More than two years after the Troubled Assets Relief Program (TARP) was
introduced, the U.S. economy continues to sputter.  Why?  And what does the
future hold?

Let's start with a brief recap:  First, we had the internet bubble.  The Fed's  
response was liquidity.  The banks awash in cash looked for the next arena
and hit upon real estate.   Guess who saw it coming.  Warren Buffet.  His
favored stock divulged to a contest winner before becoming public
knowledge was a REIT (Real Estate Investment Trust).

There was a time when a local bank (or savings and loan) would vet
prospective home buyers carefully because it would be carrying the
mortgage on its books.  No more.  With the new freedoms following the
repeal of Glass-Steagall, the big money center banks could securitize
mortgages, slice and dice them, and no matter how risky (and cheap) to start
with, they would end up smelling like roses with a AAA blessing from the
rating agencies.

Buying cheap and selling high was a license to mint money and make money
they did.  Of course, it couldn't last -- not many families can pay a half and
more of their  income on a mortgage forever -- and it didn't.  A slight
slowdown in the economy and the defaults became a cascade.

The bankers used to say "keep the government off our backs", now they
were screaming, "help us, it is our hurricane Katrina, nobody could have
seen it coming."  Unfortunately, the TARP response treated them as disaster
survivors:  get them on their feet again and the economy will return to
normal.  They got all the money ... with no conditions.  They said they were
"too big to fail"  and governments and legislatures with ears tuned to the
happy music of campaign contributions -- listened to them.

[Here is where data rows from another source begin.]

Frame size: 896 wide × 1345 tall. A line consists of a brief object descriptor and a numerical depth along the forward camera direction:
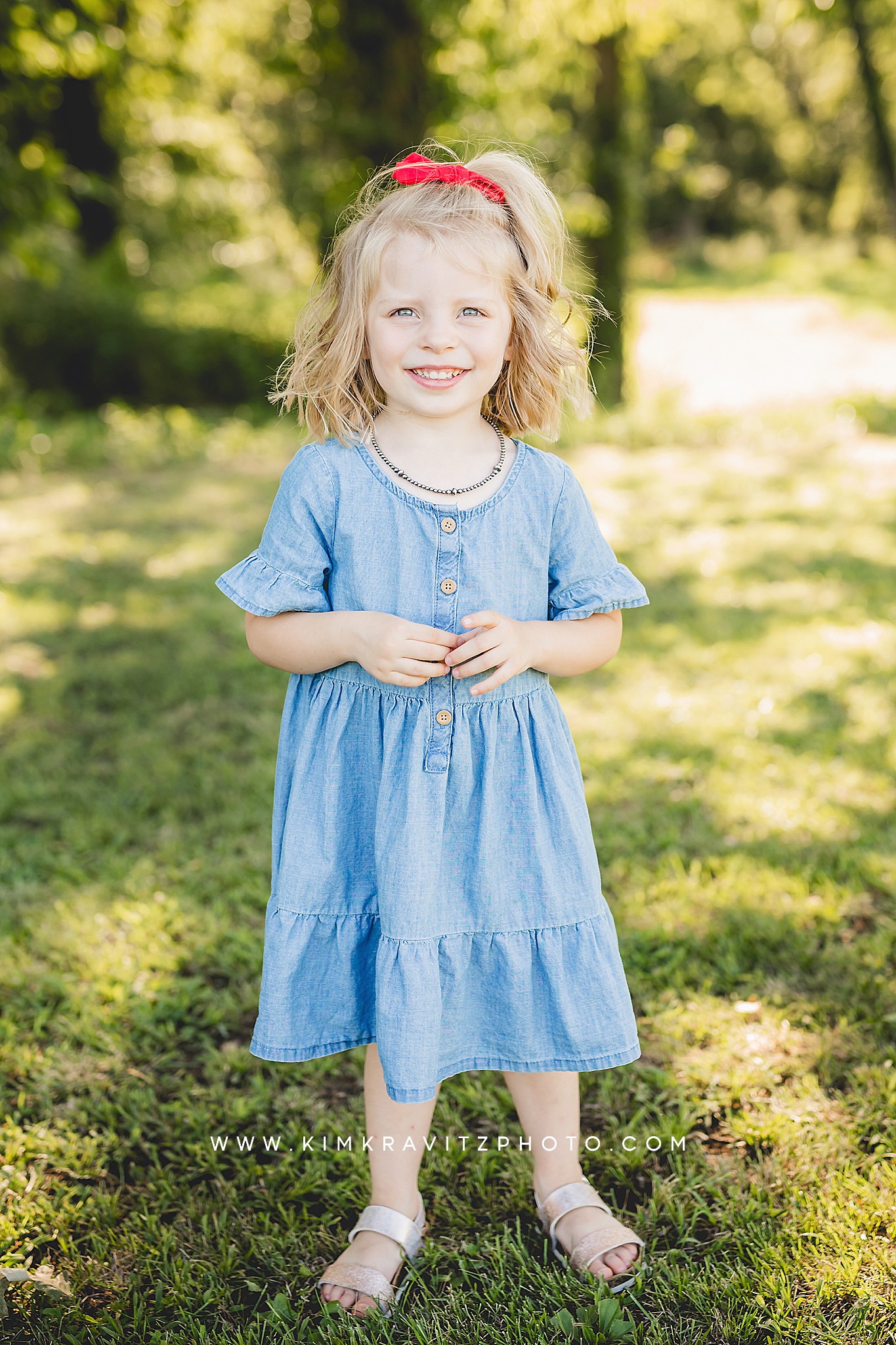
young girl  1.57
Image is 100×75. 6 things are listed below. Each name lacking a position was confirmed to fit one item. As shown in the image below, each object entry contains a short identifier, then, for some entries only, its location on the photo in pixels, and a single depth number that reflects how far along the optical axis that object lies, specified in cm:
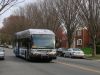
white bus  1671
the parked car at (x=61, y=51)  2909
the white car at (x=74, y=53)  2562
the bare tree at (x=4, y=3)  1500
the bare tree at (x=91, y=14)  2402
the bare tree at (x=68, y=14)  2907
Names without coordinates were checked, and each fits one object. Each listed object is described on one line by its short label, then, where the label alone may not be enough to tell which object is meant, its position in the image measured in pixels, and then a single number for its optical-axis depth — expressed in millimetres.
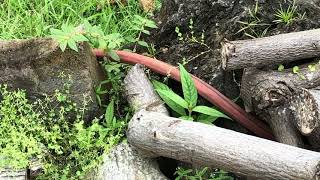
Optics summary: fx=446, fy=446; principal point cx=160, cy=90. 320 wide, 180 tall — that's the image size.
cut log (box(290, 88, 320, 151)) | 2199
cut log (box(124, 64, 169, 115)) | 2616
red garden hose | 2580
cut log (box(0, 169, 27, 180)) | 2405
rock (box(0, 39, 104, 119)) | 2571
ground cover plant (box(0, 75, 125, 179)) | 2494
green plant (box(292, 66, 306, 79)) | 2406
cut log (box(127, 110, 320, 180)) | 2085
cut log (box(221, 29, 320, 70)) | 2425
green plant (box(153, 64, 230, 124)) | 2558
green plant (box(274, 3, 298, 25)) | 2619
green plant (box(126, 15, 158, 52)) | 2837
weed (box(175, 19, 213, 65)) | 2785
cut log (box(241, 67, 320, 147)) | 2343
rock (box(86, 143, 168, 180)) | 2435
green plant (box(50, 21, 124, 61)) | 2504
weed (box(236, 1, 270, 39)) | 2669
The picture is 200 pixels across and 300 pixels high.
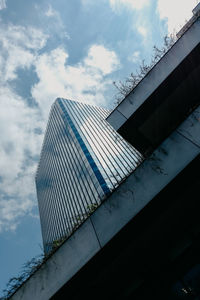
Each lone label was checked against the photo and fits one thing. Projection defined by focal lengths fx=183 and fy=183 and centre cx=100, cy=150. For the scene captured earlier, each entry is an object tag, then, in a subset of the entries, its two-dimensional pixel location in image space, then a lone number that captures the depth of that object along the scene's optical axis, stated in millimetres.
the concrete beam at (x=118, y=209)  4082
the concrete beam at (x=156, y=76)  6289
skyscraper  47500
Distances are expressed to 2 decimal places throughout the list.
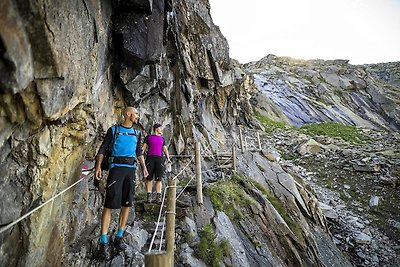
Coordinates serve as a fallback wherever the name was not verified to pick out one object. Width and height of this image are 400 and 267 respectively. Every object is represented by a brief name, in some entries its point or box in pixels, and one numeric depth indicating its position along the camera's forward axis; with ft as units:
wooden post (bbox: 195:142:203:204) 26.69
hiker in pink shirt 26.00
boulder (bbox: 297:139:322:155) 80.53
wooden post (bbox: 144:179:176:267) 9.23
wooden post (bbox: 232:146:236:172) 40.73
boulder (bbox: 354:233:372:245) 44.42
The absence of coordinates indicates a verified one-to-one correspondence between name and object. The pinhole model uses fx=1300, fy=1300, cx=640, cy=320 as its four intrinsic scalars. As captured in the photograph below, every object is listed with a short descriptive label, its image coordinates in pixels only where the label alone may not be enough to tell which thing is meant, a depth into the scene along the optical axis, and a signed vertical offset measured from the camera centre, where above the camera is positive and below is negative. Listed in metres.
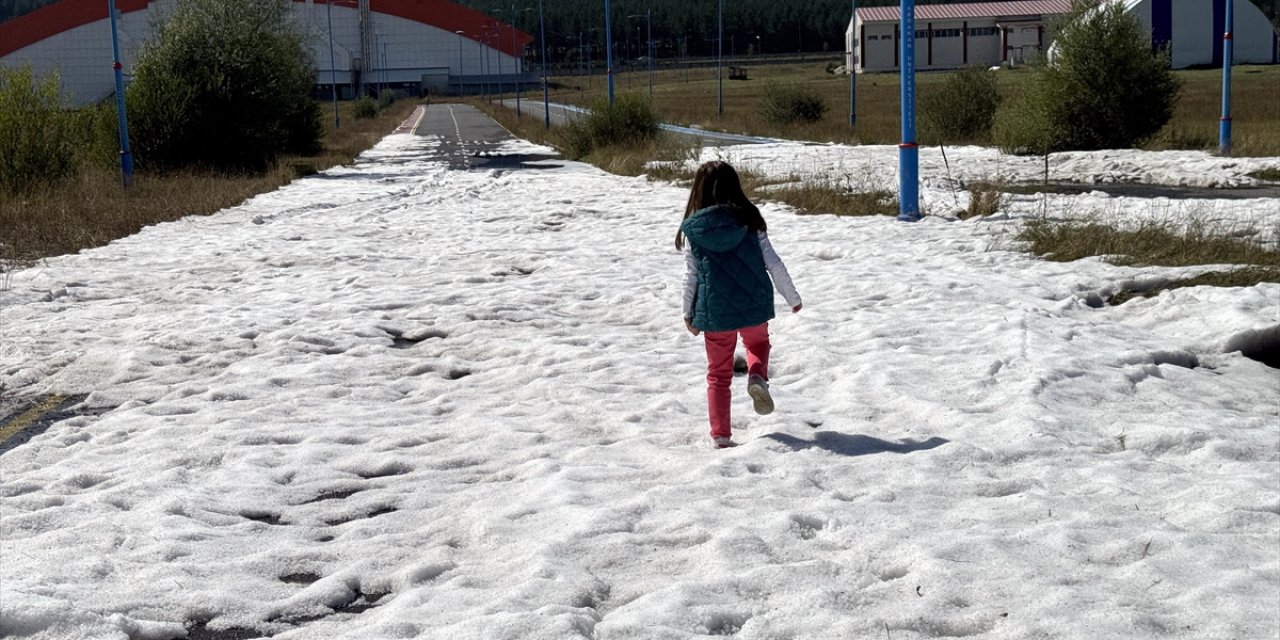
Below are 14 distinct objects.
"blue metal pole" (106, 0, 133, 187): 24.25 +0.49
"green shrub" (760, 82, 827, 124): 54.91 +1.41
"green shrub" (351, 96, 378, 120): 94.19 +3.20
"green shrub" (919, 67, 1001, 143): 40.56 +0.77
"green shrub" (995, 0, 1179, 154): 31.56 +0.92
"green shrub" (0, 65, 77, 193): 23.23 +0.55
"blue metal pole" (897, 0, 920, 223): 16.31 -0.27
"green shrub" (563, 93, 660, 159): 36.53 +0.59
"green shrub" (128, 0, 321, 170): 30.31 +1.50
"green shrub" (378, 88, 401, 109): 121.44 +5.08
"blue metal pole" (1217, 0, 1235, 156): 26.75 +0.50
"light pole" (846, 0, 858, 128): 47.69 +1.16
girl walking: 6.58 -0.72
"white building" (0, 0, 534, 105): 129.12 +11.85
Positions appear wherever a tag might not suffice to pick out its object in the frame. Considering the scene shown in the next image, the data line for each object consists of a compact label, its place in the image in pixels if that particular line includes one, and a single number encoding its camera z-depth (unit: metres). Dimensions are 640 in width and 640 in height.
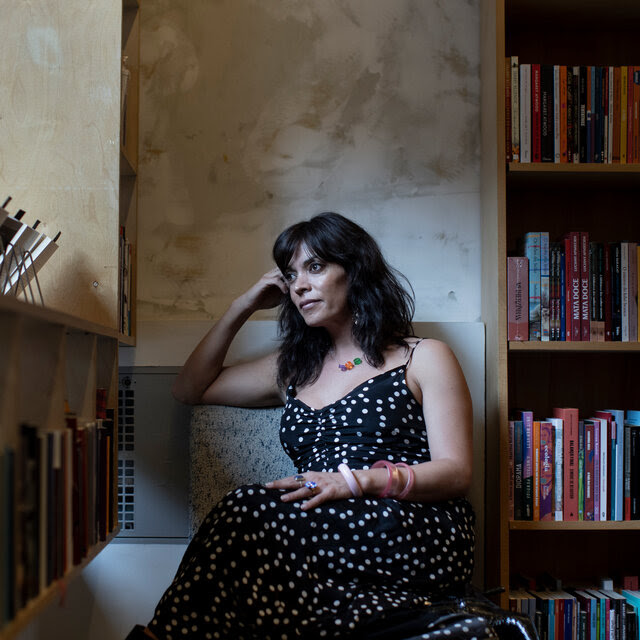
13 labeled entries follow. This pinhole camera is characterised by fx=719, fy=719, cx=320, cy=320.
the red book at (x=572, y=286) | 1.88
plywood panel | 1.63
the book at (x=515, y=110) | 1.88
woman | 1.30
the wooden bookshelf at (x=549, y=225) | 1.88
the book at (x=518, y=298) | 1.87
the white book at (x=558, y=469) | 1.84
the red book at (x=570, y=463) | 1.84
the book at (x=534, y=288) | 1.88
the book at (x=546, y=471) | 1.83
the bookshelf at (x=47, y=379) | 0.87
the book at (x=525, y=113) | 1.88
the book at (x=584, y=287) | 1.88
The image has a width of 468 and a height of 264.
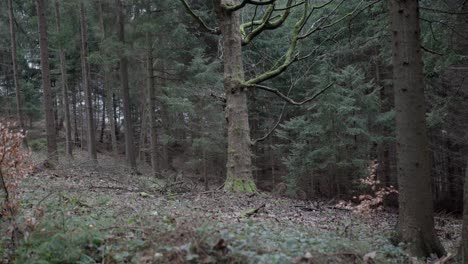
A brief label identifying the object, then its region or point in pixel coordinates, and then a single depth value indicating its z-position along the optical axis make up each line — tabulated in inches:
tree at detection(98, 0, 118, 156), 813.9
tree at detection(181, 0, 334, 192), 355.3
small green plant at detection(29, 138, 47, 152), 1087.0
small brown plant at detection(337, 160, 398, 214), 289.4
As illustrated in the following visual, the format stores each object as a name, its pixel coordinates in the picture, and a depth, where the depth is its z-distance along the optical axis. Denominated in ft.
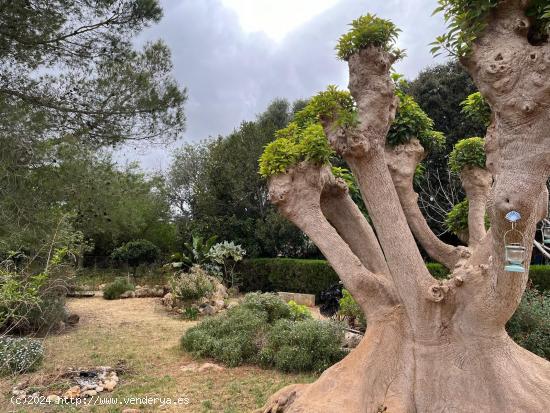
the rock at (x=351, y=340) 24.71
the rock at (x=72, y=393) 18.59
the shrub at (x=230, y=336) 24.88
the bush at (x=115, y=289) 51.75
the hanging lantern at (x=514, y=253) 9.10
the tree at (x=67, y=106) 25.58
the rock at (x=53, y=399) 18.12
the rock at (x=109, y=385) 20.01
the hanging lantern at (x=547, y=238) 11.35
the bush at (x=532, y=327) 22.75
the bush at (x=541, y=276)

Others had a different view:  Paul Volcker, a former Fed Chairman, said, 'if
they were to big to fail, they were to big to manage'; the Governor of the
Bank of England (their Fed) quipped, 'if they were too big to fail, they were to
big to be'.  Their views and those of like commentators fell on deaf ears.

Now, the banks are again awash with money, and they haven't given up on
the securitization model.  Trading brings faster profits than investment
through lending to job producing businesses, and they need the money.  To
help them further, accounting rules were changed so that instead of marking
securities to market, they were allowed to carry their worthless
mortgage-backed paper at cost. Thus the balance sheet offered no evidence
of bankruptcy inducing losses.  So, another reason they are not lending is
their profits are going towards shoring up these losses.

One way to have moved the economy would have been to rid us of the
sludge in the system; that is, let the banks take the losses.  A recapitalization
with the government also buying their stock (which could later have been
sold at a profit) would have set the banks on their feet again.

The real job producers in our economy are the multitude of small and
medium-sized businesses. Who lends to them?  The small and medium-sized
banks serving local communities.  TARP ignored them.  Caught in the same
whirlwind, they go bankrupt and restructure weekly.  They are unable to lend
because of a shortage of funds.

Quite clearly then, the current financial system is broken.  If we are to
compete with rising economic powers like China, it has to be repaired. That
effort must constitute some sort of incentives and restrictions that impel the
big banks to focus on investment lending instead of securities trading.  
Otherwise, we will sputter along with high unemployment and low growth and
join Japan, which was also unable to deal with its big banks after its real
estate bubble in the late eighties, in the doldrums.  For a glimpse into our
future, one only needs to look at Japan's last two decades.